EXERCISE OBJECTIVE: Search each line of the data for the word "Vitória"; copy every line where it is found.

SOURCE INFORMATION:
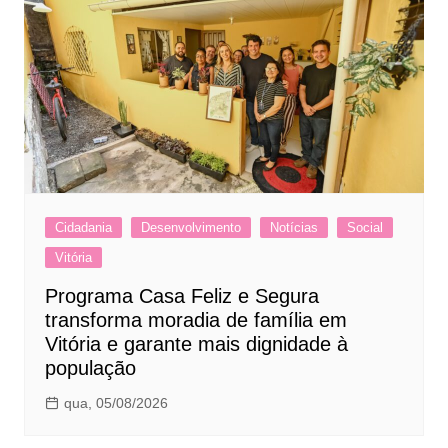
Cidadania
Desenvolvimento
Notícias
Social
Vitória
Programa Casa Feliz e Segura
transforma moradia de família em
Vitória e garante mais dignidade à
população
qua, 05/08/2026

SOLVED PROBLEM:
Vitória
Vitória e garante mais dignidade à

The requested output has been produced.